*Task description:*
Lift out all lines below that contain "then".

*Data records:*

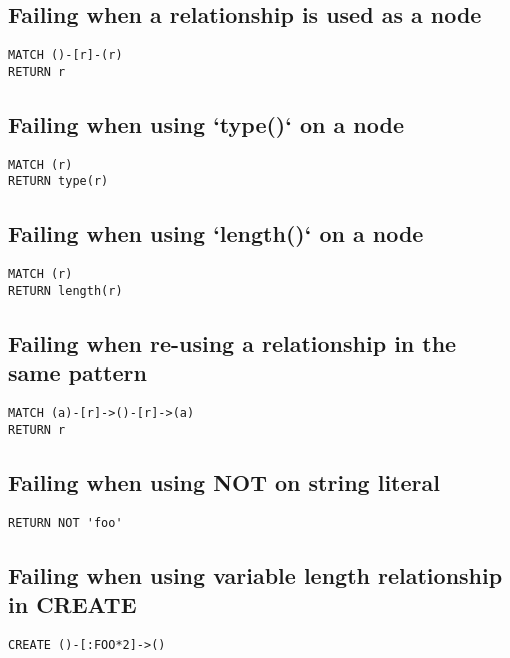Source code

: \subsection{Failing when a relationship is used as a node}

\begin{lstlisting}
MATCH ()-[r]-(r)
RETURN r
\end{lstlisting}

\subsection{Failing when using `type()` on a node}

\begin{lstlisting}
MATCH (r)
RETURN type(r)
\end{lstlisting}

\subsection{Failing when using `length()` on a node}

\begin{lstlisting}
MATCH (r)
RETURN length(r)
\end{lstlisting}

\subsection{Failing when re-using a relationship in the same pattern}

\begin{lstlisting}
MATCH (a)-[r]->()-[r]->(a)
RETURN r
\end{lstlisting}

\subsection{Failing when using NOT on string literal}

\begin{lstlisting}
RETURN NOT 'foo'
\end{lstlisting}

\subsection{Failing when using variable length relationship in CREATE}

\begin{lstlisting}
CREATE ()-[:FOO*2]->()
\end{lstlisting}

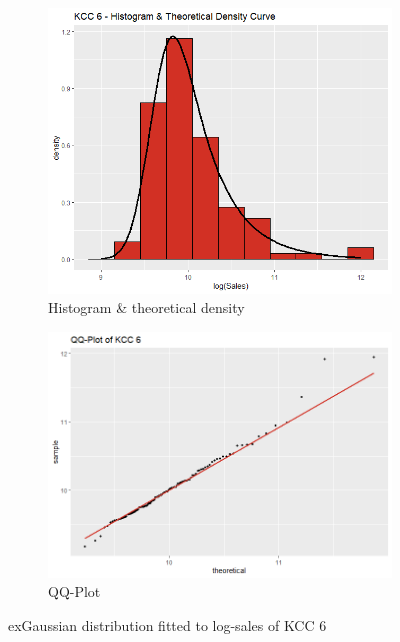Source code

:  \begin{figure}[H]
\centering
\begin{subfigure}{.45\textwidth}
  \centering
  \includegraphics[width=\linewidth]{figures/kcc_6_density.png}
  \caption{Histogram \& theoretical density}
  \label{fig:kcc_6_density}
\end{subfigure}
\begin{subfigure}{.45\textwidth}
  \centering
  \includegraphics[width=\linewidth]{figures/kcc_6_qqplot.png}
  \caption{QQ-Plot}
  \label{fig:kcc_6_qqplot}
\end{subfigure}
\caption{exGaussian distribution fitted to log-sales of \ac{KCC} 6}
\label{fig:kcc_6_marginal}
\end{figure} 


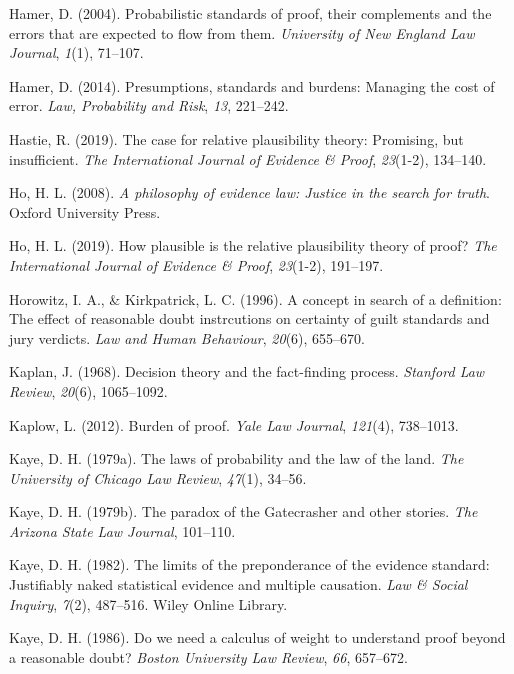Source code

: \documentclass[10pt,dvipsnames]{scrartcl}
\begin{document}
\hypertarget{ref-hamer2004}{}
Hamer, D. (2004). Probabilistic standards of proof, their complements
and the errors that are expected to flow from them. \emph{University of
New England Law Journal}, \emph{1}(1), 71--107.

\hypertarget{ref-hamer2014}{}
Hamer, D. (2014). Presumptions, standards and burdens: Managing the cost
of error. \emph{Law, Probability and Risk}, \emph{13}, 221--242.

\hypertarget{ref-hastie2019CaseRelativePlausibilitya}{}
Hastie, R. (2019). The case for relative plausibility theory: Promising,
but insufficient. \emph{The International Journal of Evidence \& Proof},
\emph{23}(1-2), 134--140.

\hypertarget{ref-ho2008philosophy}{}
Ho, H. L. (2008). \emph{A philosophy of evidence law: Justice in the
search for truth}. Oxford University Press.

\hypertarget{ref-lai2019HowPlausibleRelative}{}
Ho, H. L. (2019). How plausible is the relative plausibility theory of
proof? \emph{The International Journal of Evidence \& Proof},
\emph{23}(1-2), 191--197.

\hypertarget{ref-Horowitz1996}{}
Horowitz, I. A., \& Kirkpatrick, L. C. (1996). A concept in search of a
definition: The effect of reasonable doubt instrcutions on certainty of
guilt standards and jury verdicts. \emph{Law and Human Behaviour},
\emph{20}(6), 655--670.

\hypertarget{ref-Kaplan1968decision}{}
Kaplan, J. (1968). Decision theory and the fact-finding process.
\emph{Stanford Law Review}, \emph{20}(6), 1065--1092.

\hypertarget{ref-kaplow2012}{}
Kaplow, L. (2012). Burden of proof. \emph{Yale Law Journal},
\emph{121}(4), 738--1013.

\hypertarget{ref-kaye79}{}
Kaye, D. H. (1979a). The laws of probability and the law of the land.
\emph{The University of Chicago Law Review}, \emph{47}(1), 34--56.

\hypertarget{ref-Kaye79gate}{}
Kaye, D. H. (1979b). The paradox of the Gatecrasher and other stories.
\emph{The Arizona State Law Journal}, 101--110.

\hypertarget{ref-kaye1982limits}{}
Kaye, D. H. (1982). The limits of the preponderance of the evidence
standard: Justifiably naked statistical evidence and multiple causation.
\emph{Law \& Social Inquiry}, \emph{7}(2), 487--516. Wiley Online
Library.

\hypertarget{ref-Kaye1986Do}{}
Kaye, D. H. (1986). Do we need a calculus of weight to understand proof
beyond a reasonable doubt? \emph{Boston University Law Review},
\emph{66}, 657--672.
\end{document}
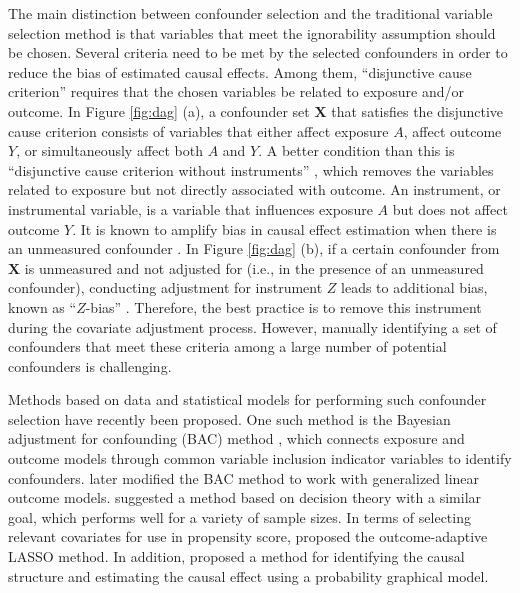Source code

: The main distinction between confounder selection and the traditional variable selection method is that variables that meet the ignorability assumption should be chosen. Several criteria need to be met by the selected confounders in order to reduce the bias of estimated causal effects. Among them, ``disjunctive cause criterion'' \citep{vanderweele2019principles} requires that the chosen variables be related to exposure and/or outcome. In Figure \ref{fig:dag} (a), a confounder set $\boldsymbol{X}$ that satisfies the disjunctive cause criterion consists of variables that either affect exposure $A$, affect outcome $Y$, or simultaneously affect both $A$ and $Y$. A better condition than this is ``disjunctive cause criterion without instruments'' \citep{vanderweele2019principles}, which removes the variables related to exposure but not directly associated with outcome. An instrument, or instrumental variable, is a variable that influences exposure $A$ but does not affect outcome $Y$. It is known to amplify bias in causal effect estimation when there is an unmeasured confounder \citep{myers2011effects}. In Figure \ref{fig:dag} (b), if a certain confounder from $\boldsymbol{X}$ is unmeasured and not adjusted for (i.e., in the presence of an unmeasured confounder), conducting adjustment for instrument $Z$ leads to additional bias, known as ``$Z$-bias'' \citep{ding2017instrumental}. Therefore, the best practice is to remove this instrument during the covariate adjustment process. However, manually identifying a set of confounders that meet these criteria among a large number of potential confounders is challenging.

Methods based on data and statistical models for performing such confounder selection have recently been proposed. One such method is the Bayesian adjustment for confounding (BAC) method \citep[proposed by][]{wang2012bayesian,lefebvre2014extending}, which connects exposure and outcome models through common variable inclusion indicator variables to identify confounders. \cite{wang2015accounting} later modified the BAC method to work with generalized linear outcome models. \cite{wilson2014confounder} suggested a method based on decision theory with a similar goal, which performs well for a variety of sample sizes. In terms of selecting relevant covariates for use in propensity score, \cite{shortreed2017outcome} proposed the outcome-adaptive LASSO method. In addition, \cite{haggstrom2018data} proposed a method for identifying the causal structure and estimating the causal effect using a probability graphical model.

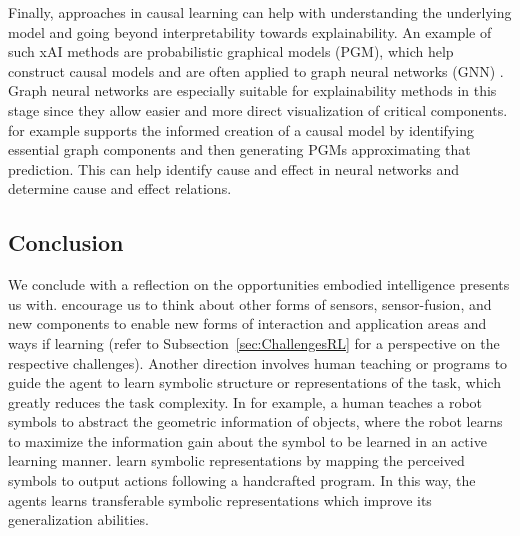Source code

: \documentclass[twoside,11pt]{article}
\begin{document}
\begin{enumerate}
Finally, approaches in causal learning can help with understanding the underlying model and going beyond interpretability towards explainability.
An example of such xAI methods are probabilistic graphical models (PGM), which help construct causal models and are often applied to graph neural networks (GNN) \citep{Saranti:2019:LearningCompetencePGMs}. Graph neural networks are especially suitable for explainability methods in this stage since they allow easier and more direct visualization of critical components. \citet{Vu:2020:PGMExplainer} for example supports the informed creation of a causal model by identifying essential graph components and then generating PGMs approximating that prediction. This can help identify cause and effect in neural networks and determine cause and effect relations.

\subsection{Conclusion}

We conclude with a reflection on the opportunities embodied intelligence presents us with. \citet{RoyEtAl:2021:RLRoboticsChallenges} encourage us to think about other forms of sensors, sensor-fusion, and new components to enable new forms of interaction and application areas and ways if learning (refer to Subsection~\ref{sec:ChallengesRL} for a perspective on the respective challenges). Another direction involves human teaching \citep{kulick2013active} or programs \citep{PenkovR19,sun2019program} to guide the agent to learn symbolic structure or representations of the task, which greatly reduces the task complexity. In \citet{kulick2013active} for example, a human teaches a robot symbols to abstract the geometric information of objects, where the robot learns to maximize the information gain about the symbol to be learned in an active learning manner. \citet{PenkovR19} learn symbolic representations by mapping the perceived symbols to output actions following a handcrafted program. In this way, the agents learns transferable symbolic representations which improve its generalization abilities.


\end{enumerate}
\end{document}
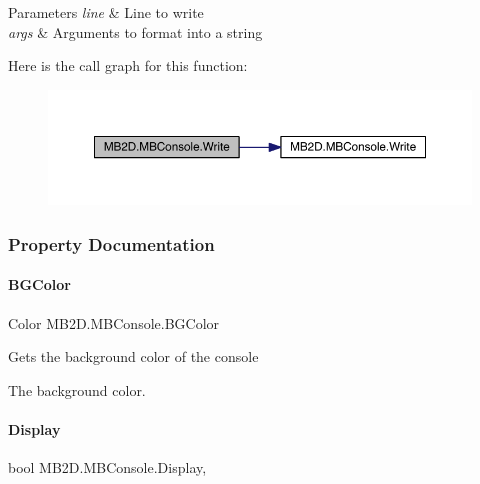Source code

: \begin{DoxyParams}{Parameters}
{\em line} & Line to write\\
\hline
{\em args} & Arguments to format into a string\\
\hline
\end{DoxyParams}
Here is the call graph for this function\+:
\nopagebreak
\begin{figure}[H]
\begin{center}
\leavevmode
\includegraphics[width=350pt]{class_m_b2_d_1_1_m_b_console_ad7f7617e28472374b97fee653bd786be_cgraph}
\end{center}
\end{figure}


\subsubsection{Property Documentation}
\hypertarget{class_m_b2_d_1_1_m_b_console_a03439bac4bc6f5c737d221b3a093792d}{}\label{class_m_b2_d_1_1_m_b_console_a03439bac4bc6f5c737d221b3a093792d} 
\paragraph{\texorpdfstring{B\+G\+Color}{BGColor}}
{\footnotesize\ttfamily Color M\+B2\+D.\+M\+B\+Console.\+B\+G\+Color\hspace{0.3cm}{\ttfamily [get]}}



Gets the background color of the console 

The background color.\hypertarget{class_m_b2_d_1_1_m_b_console_a44be86cd008f735652365afccc777ad1}{}\label{class_m_b2_d_1_1_m_b_console_a44be86cd008f735652365afccc777ad1} 
\paragraph{\texorpdfstring{Display}{Display}}
{\footnotesize\ttfamily bool M\+B2\+D.\+M\+B\+Console.\+Display\hspace{0.3cm}{\ttfamily [get]}, {\ttfamily [set]}}



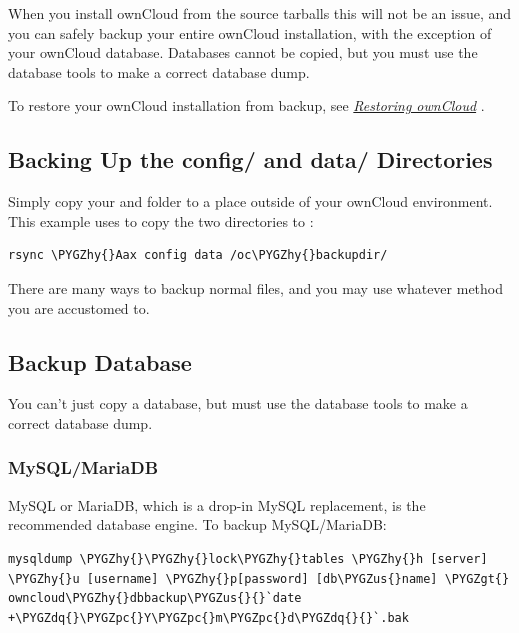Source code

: \documentclass[letterpaper,10pt,english]{sphinxmanual}
\def\PYGZus{\char`\_}
\def\PYGZgt{\char`\>}
\def\PYGZpc{\char`\%}
\def\PYGZhy{\char`\-}
\def\PYGZdq{\char`\"}
\begin{document}
When you install ownCloud from the source tarballs this will not be an issue, and you can safely backup your entire ownCloud installation, with the exception of your ownCloud database. Databases cannot be copied, but you must use the database tools to make a correct database dump.

To restore your ownCloud installation from backup, see {\hyperref[maintenance/restore::doc]{\emph{Restoring ownCloud}}} .


\subsection{Backing Up the config/ and data/ Directories}
\label{maintenance/backup:backing-up-the-config-and-data-directories}
Simply copy your  and  folder to a place outside of your ownCloud environment. This example uses  to copy the two directories to :

\begin{Verbatim}[commandchars=\\\{\}]
rsync \PYGZhy{}Aax config data /oc\PYGZhy{}backupdir/
\end{Verbatim}

There are many ways to backup normal files, and you may use whatever method you are accustomed to.


\subsection{Backup Database}
\label{maintenance/backup:backup-database}
You can't just copy a database, but must use the database tools to make a correct database dump.


\subsubsection{MySQL/MariaDB}
\label{maintenance/backup:mysql-mariadb}
MySQL or MariaDB, which is a drop-in MySQL replacement, is the recommended database engine. To backup MySQL/MariaDB:

\begin{Verbatim}[commandchars=\\\{\}]
mysqldump \PYGZhy{}\PYGZhy{}lock\PYGZhy{}tables \PYGZhy{}h [server] \PYGZhy{}u [username] \PYGZhy{}p[password] [db\PYGZus{}name] \PYGZgt{} owncloud\PYGZhy{}dbbackup\PYGZus{}{}`date +\PYGZdq{}\PYGZpc{}Y\PYGZpc{}m\PYGZpc{}d\PYGZdq{}{}`.bak
\end{Verbatim}
\end{document}
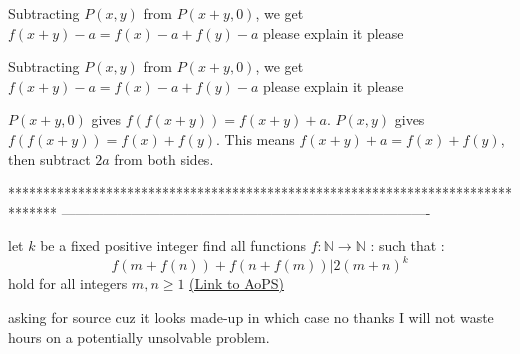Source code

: \begin{solution}
	

Subtracting $P(x,y)$ from $P(x+y,0)$, we get $f(x+y)-a=f(x)-a+f(y)-a$  please explain it please 
\end{solution}



\begin{solution}
	\begin{tcolorbox}Subtracting $P(x,y)$ from $P(x+y,0)$, we get $f(x+y)-a=f(x)-a+f(y)-a$  please explain it please\end{tcolorbox}

$P(x+y, 0)$ gives $f(f(x+y))=f(x+y)+a$. $P(x, y)$ gives $f(f(x+y))=f(x)+f(y)$. This means $f(x+y)+a=f(x)+f(y)$, then subtract $2a$ from both sides.
\end{solution}



*******************************************************************************
-------------------------------------------------------------------------------

\begin{problem}
	let $k$ be a fixed positive integer
find all functions $f : \mathbb{N} \rightarrow \mathbb{N}$ : such that :
 $$f(m+f(n))+f(n+f(m))  | 2 (m+n)^k$$ 
hold for all integers $m,n \geq 1 $
	\flushright \href{https://artofproblemsolving.com/community/c6h1606664}{(Link to AoPS)}
\end{problem}



\begin{solution}
	asking for source cuz it looks made-up in which case no thanks I will not waste hours on a potentially unsolvable problem.
\end{solution}



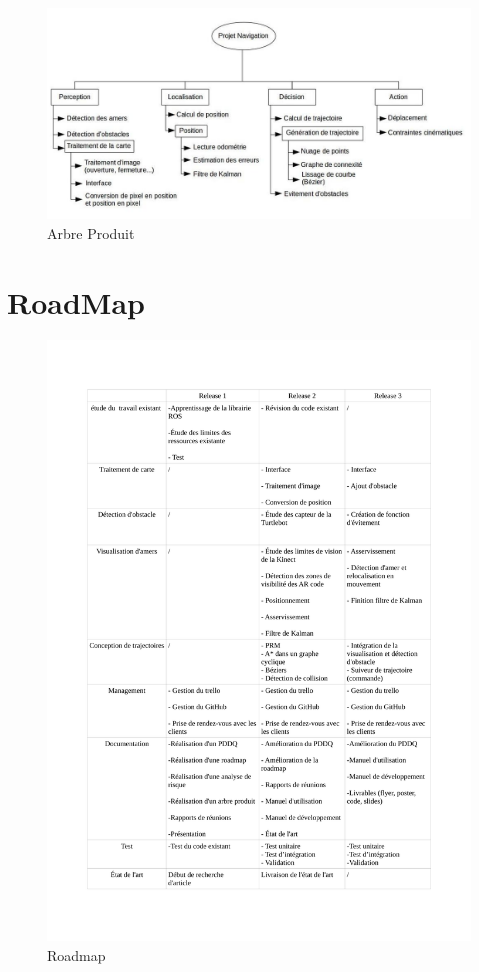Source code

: \documentclass[10pt,a4paper]{article}
\begin{document}
\begin{figure}[!h]
  \centering
  \noindent\centerline{\includegraphics[scale=0.3]{Arbre_produit.png}}
  \caption{Arbre Produit}
\end{figure}

\newpage
\section{RoadMap}

\begin{figure}[!h]
  \noindent\centerline{\includegraphics[scale=0.26]{Roadmap.png}}
  \caption{Roadmap}
\end{figure}
\end{document}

*Response:*
An example of such xAI methods are probabilistic graphical models (PGM), which help construct causal models and are often applied to graph neural networks (GNN) \citep{Saranti:2019:LearningCompetencePGMs}. Graph neural networks are especially suitable for explainability methods in this stage since they allow easier and more direct visualization of critical components. \citet{Vu:2020:PGMExplainer} for example supports the informed creation of a causal model by identifying essential graph components and then generating PGMs approximating that prediction. This can help identify cause and effect in neural networks and determine cause and effect relations.
$P(x+y, 0)$ gives $f(f(x+y))=f(x+y)+a$. $P(x, y)$ gives $f(f(x+y))=f(x)+f(y)$. This means $f(x+y)+a=f(x)+f(y)$, then subtract $2a$ from both sides.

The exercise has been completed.